In a family law matter in Harris County, some courts will send you to mediation BEFORE you can even have a temporary order hearing.
So, you might actually attend at least two (2) mediations before your case is settled in some Harris County District Courts.
However, some courts will send you to mediation only before final trial.
If the attorneys can convince that mediation would not be appropriate for a variety of reasons, such as domestic violence has occurred repeatedly during the marriage or there is a current protective order in place, then the attorneys might ask the judge to waive mediation before going to trial.
Occasionally, if the attorneys forgot to schedule mediation and the judge's schedule is open, some judges will allow you to skip mediation and proceed to trial...but don't count on it. Generally, in Harris County, you will attend mediation before you go to trial. And, sometimes, you will go to mediation a second time before you go to trial.
How much does mediation cost? I'm one of the cheapest mediators in Harris County - $300/per side for 4 hours (this rate applies through 12/2015 - after that it might change). (Some of the former judges who now mediate charge $2,500/per side for a full day. If a judge orders you to a specific mediator, you pay whatever that mediator charges...you don't get to complain about what the mediator charges!
Some judges might order you to attend mediation more than once before getting a final trial date.
If you refuse to attend mediation, your pleadings can be "struck" by the judge.
What does that mean? You basically can't "do" anything at trial. You have totally "killed" your case. Therefore, if ordered to mediation, I highly recommend that you show up and that you participate in good faith in the mediation process.
I've only had one man in 9 years of mediating who was ordered to mediate & showed up & walked out after 5 minutes. He refused to pay me or to sign the Agreement to Mediate. I reported this in my "Report to the Judge". The judge ordered him to pay my fee at trial. The judge was not very happy with his behavior. Showing up & walking out in 5 minutes & refusing to sign the Motion to Mediate & refusing to pay does not count as "mediating in good faith"! Plus, his wife received everything she wanted at trial.
I prefer to mediate a case close to the trial date. Why? For a variety of reasons:
1. Hopefully discovery has been completed, if it has been done. The parties have the information available to make settlement a possibility. They have the knowledge they need to make an informed decision about property division. All debts and assets have been disclosed by both parties. On the other hand, any "unknown" debts or assets are now clearly defined too.

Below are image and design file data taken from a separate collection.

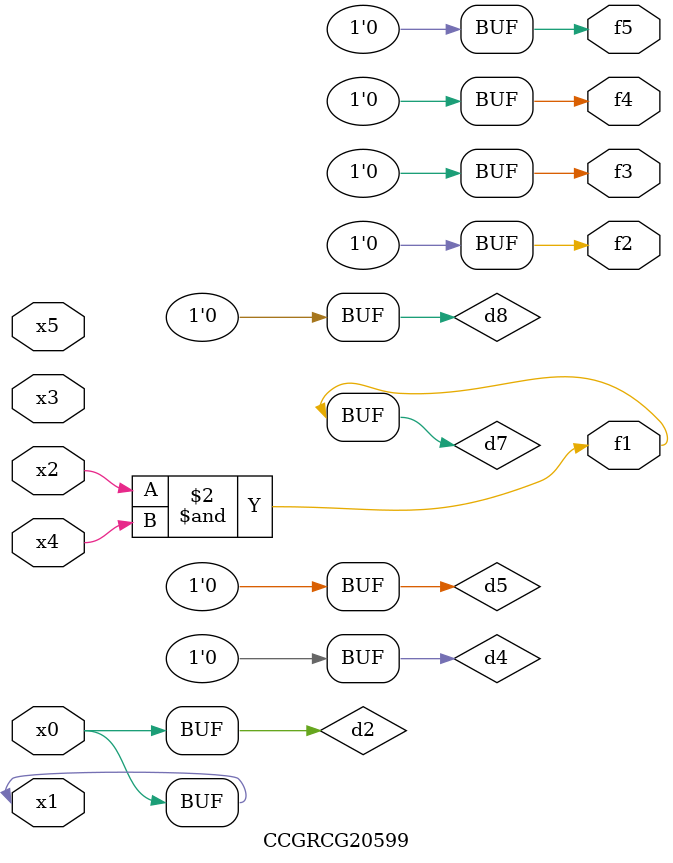
<source format=v>
module CCGRCG20599(
	input x0, x1, x2, x3, x4, x5,
	output f1, f2, f3, f4, f5
);

	wire d1, d2, d3, d4, d5, d6, d7, d8, d9;

	nand (d1, x1);
	buf (d2, x0, x1);
	nand (d3, x2, x4);
	and (d4, d1, d2);
	and (d5, d1, d2);
	nand (d6, d1, d3);
	not (d7, d3);
	xor (d8, d5);
	nor (d9, d5, d6);
	assign f1 = d7;
	assign f2 = d8;
	assign f3 = d8;
	assign f4 = d8;
	assign f5 = d8;
endmodule

</source>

2. If an amicus attorney was requested by the court, the amicus has done their job and this attorney will attend mediation to assist the mediator. If an amicus was appointed, I insist that the amicus appear at the mediation. I consider this person a necessary party and I will not conduct the mediation without the amicus attorney present.
3. The attorneys are ready to proceed to trial and know their client and their case. They can now assist their client in making an informed decision about settling their case. They can "guide" their client in making a good settlement in their case.

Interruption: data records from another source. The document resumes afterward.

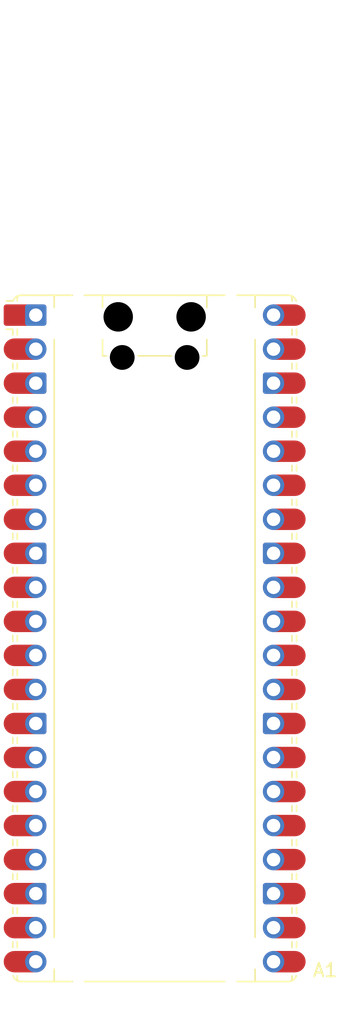
<source format=kicad_pcb>
(kicad_pcb
	(version 20241229)
	(generator "pcbnew")
	(generator_version "9.0")
	(general
		(thickness 1.6)
		(legacy_teardrops no)
	)
	(paper "A4")
	(layers
		(0 "F.Cu" signal)
		(2 "B.Cu" signal)
		(9 "F.Adhes" user "F.Adhesive")
		(11 "B.Adhes" user "B.Adhesive")
		(13 "F.Paste" user)
		(15 "B.Paste" user)
		(5 "F.SilkS" user "F.Silkscreen")
		(7 "B.SilkS" user "B.Silkscreen")
		(1 "F.Mask" user)
		(3 "B.Mask" user)
		(17 "Dwgs.User" user "User.Drawings")
		(19 "Cmts.User" user "User.Comments")
		(21 "Eco1.User" user "User.Eco1")
		(23 "Eco2.User" user "User.Eco2")
		(25 "Edge.Cuts" user)
		(27 "Margin" user)
		(31 "F.CrtYd" user "F.Courtyard")
		(29 "B.CrtYd" user "B.Courtyard")
		(35 "F.Fab" user)
		(33 "B.Fab" user)
		(39 "User.1" user)
		(41 "User.2" user)
		(43 "User.3" user)
		(45 "User.4" user)
	)
	(setup
		(pad_to_mask_clearance 0)
		(allow_soldermask_bridges_in_footprints no)
		(tenting front back)
		(pcbplotparams
			(layerselection 0x00000000_00000000_55555555_5755f5ff)
			(plot_on_all_layers_selection 0x00000000_00000000_00000000_00000000)
			(disableapertmacros no)
			(usegerberextensions no)
			(usegerberattributes yes)
			(usegerberadvancedattributes yes)
			(creategerberjobfile yes)
			(dashed_line_dash_ratio 12.000000)
			(dashed_line_gap_ratio 3.000000)
			(svgprecision 4)
			(plotframeref no)
			(mode 1)
			(useauxorigin no)
			(hpglpennumber 1)
			(hpglpenspeed 20)
			(hpglpendiameter 15.000000)
			(pdf_front_fp_property_popups yes)
			(pdf_back_fp_property_popups yes)
			(pdf_metadata yes)
			(pdf_single_document no)
			(dxfpolygonmode yes)
			(dxfimperialunits yes)
			(dxfusepcbnewfont yes)
			(psnegative no)
			(psa4output no)
			(plot_black_and_white yes)
			(sketchpadsonfab no)
			(plotpadnumbers no)
			(hidednponfab no)
			(sketchdnponfab yes)
			(crossoutdnponfab yes)
			(subtractmaskfromsilk no)
			(outputformat 1)
			(mirror no)
			(drillshape 1)
			(scaleselection 1)
			(outputdirectory "")
		)
	)
	(net 0 "")
	(net 1 "/DAT2")
	(net 2 "unconnected-(A1-GPIO27_ADC1-Pad32)")
	(net 3 "unconnected-(A1-VSYS-Pad39)")
	(net 4 "unconnected-(A1-GPIO17-Pad22)")
	(net 5 "unconnected-(A1-GPIO9-Pad12)")
	(net 6 "unconnected-(A1-GPIO18-Pad24)")
	(net 7 "/3V3")
	(net 8 "unconnected-(A1-GPIO22-Pad29)")
	(net 9 "unconnected-(A1-GPIO13-Pad17)")
	(net 10 "unconnected-(A1-GPIO26_ADC0-Pad31)")
	(net 11 "unconnected-(A1-GPIO19-Pad25)")
	(net 12 "unconnected-(A1-GPIO16-Pad21)")
	(net 13 "unconnected-(A1-AGND-Pad33)")
	(net 14 "unconnected-(A1-RUN-Pad30)")
	(net 15 "unconnected-(A1-GPIO28_ADC2-Pad34)")
	(net 16 "GND")
	(net 17 "unconnected-(A1-GPIO15-Pad20)")
	(net 18 "unconnected-(A1-GPIO11-Pad15)")
	(net 19 "/CLK1")
	(net 20 "unconnected-(A1-3V3_EN-Pad37)")
	(net 21 "unconnected-(A1-GPIO10-Pad14)")
	(net 22 "/DAT1")
	(net 23 "unconnected-(A1-GPIO12-Pad16)")
	(net 24 "unconnected-(A1-GPIO14-Pad19)")
	(net 25 "unconnected-(A1-ADC_VREF-Pad35)")
	(net 26 "unconnected-(A1-GPIO20-Pad26)")
	(net 27 "unconnected-(A1-GPIO5-Pad7)")
	(net 28 "unconnected-(A1-GPIO8-Pad11)")
	(net 29 "/CLK3")
	(net 30 "/DAT3")
	(net 31 "unconnected-(A1-VBUS-Pad40)")
	(net 32 "unconnected-(A1-GPIO2-Pad4)")
	(net 33 "unconnected-(A1-GPIO21-Pad27)")
	(net 34 "/CLK2")
	(footprint "Module:RaspberryPi_Pico_Common_Unspecified" (layer "F.Cu") (at 134.89 80.07))
	(embedded_fonts no)
)

</source>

4. The parties are ready to settle. They are now emotionally ready to settle the case and move on with their lives.
5. I consider the case "ripe" for settlement. Often if parties come to mediation at the beginning of a case, they are not emotionally prepared to settle their case, they do not understand what is happening in the case and they do not understand the legal system. At the beginning of a case, the case is not "ready to settle" and mediation is often not successful.
The timing of a mediation is often critical for success.

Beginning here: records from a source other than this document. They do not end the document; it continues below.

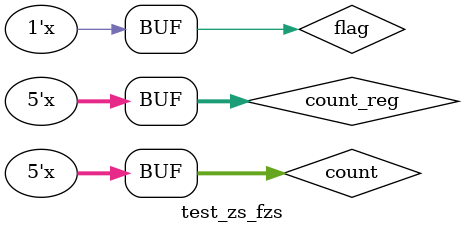
<source format=v>
`timescale 1ns / 1ps


module test_zs_fzs;
    reg[4:0] count = 0;
    reg[4:0] count_reg = 0;
    reg[4:0] fzs;
    reg[4:0] zs;
        reg[4:0] fzs1;
    reg[4:0] zs1;
        reg[4:0] fzs2;
    reg[4:0] zs2;
    always#10
    begin
        count <= count + 1;
        count_reg <= count;
    end
    wire flag;
    assign flag = |count;
    always@(negedge flag)
        fzs <= count_reg;
    always@(negedge flag)
        zs = count-1;
    always@(negedge flag)
    begin
            fzs1 = count-1;
            zs1 = fzs1;
    end
        always@(negedge flag)
    begin
            fzs2 <= count-1;
            zs2 <= fzs2;


    end
    
endmodule

</source>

6. The parties have paid a lot of money to their attorneys. The parties understand that going to trial is going to cost them a lot more money. The understand that settling their legal case is going to save them a substantial sum of money. They are now motivated to settle.
7. The parties understand that going to trial is going to be emotionally painful. The parties recognize that their "dirty laundry" might be aired in open court. The courtroom is a public arena.
The parties understand that mediation is private and confidential. The parties realize that they control the mediation process. They understand that the agreements that they reach can be more liberal and/or flexible than the judge could order under the Texas Family Code.
The parties recognize that the parenting of their children can address issues that could not be addressed by the Judge under the Texas Family Code. This is especially important for parents with children with special needs and/or gifted children.
Most mediations are one time events in the Harris County court system.
However, sometimes I've been known to take a "recess" and do a second mediation. Why? Because the parties needed to think about the settlement offers on the table and/or emotions were running too high and the parties needed to take break and think about the matters we discussed. In all the cases where I have done this, when I asked the parties to take a recess, we came back 2 weeks later and we were able to settle the case quickly and easily. In all cases, the parties thanked me for suggesting that we take a recess to allow them to "ponder" my suggestions. The parties said that taking a break and thinking things over turned out to be an excellent idea. They could meet with their attorney, look over everything, and sleep on it. They realized that my suggestions had been excellent and that they had just needed some like to "absorb" the final settlement offer. In the end, the settlement offer that I had proposed had been best for everyone, it had just been a lot different that either of them had thought of before and they needed time to "adjust" to it. Therefore, if the attorneys and parties are open to my idea, I will often suggest a "break" and if I think that the parties are "overwhelmed" and "hit the wall".
I hope this explains a little bit about Harris County mediations.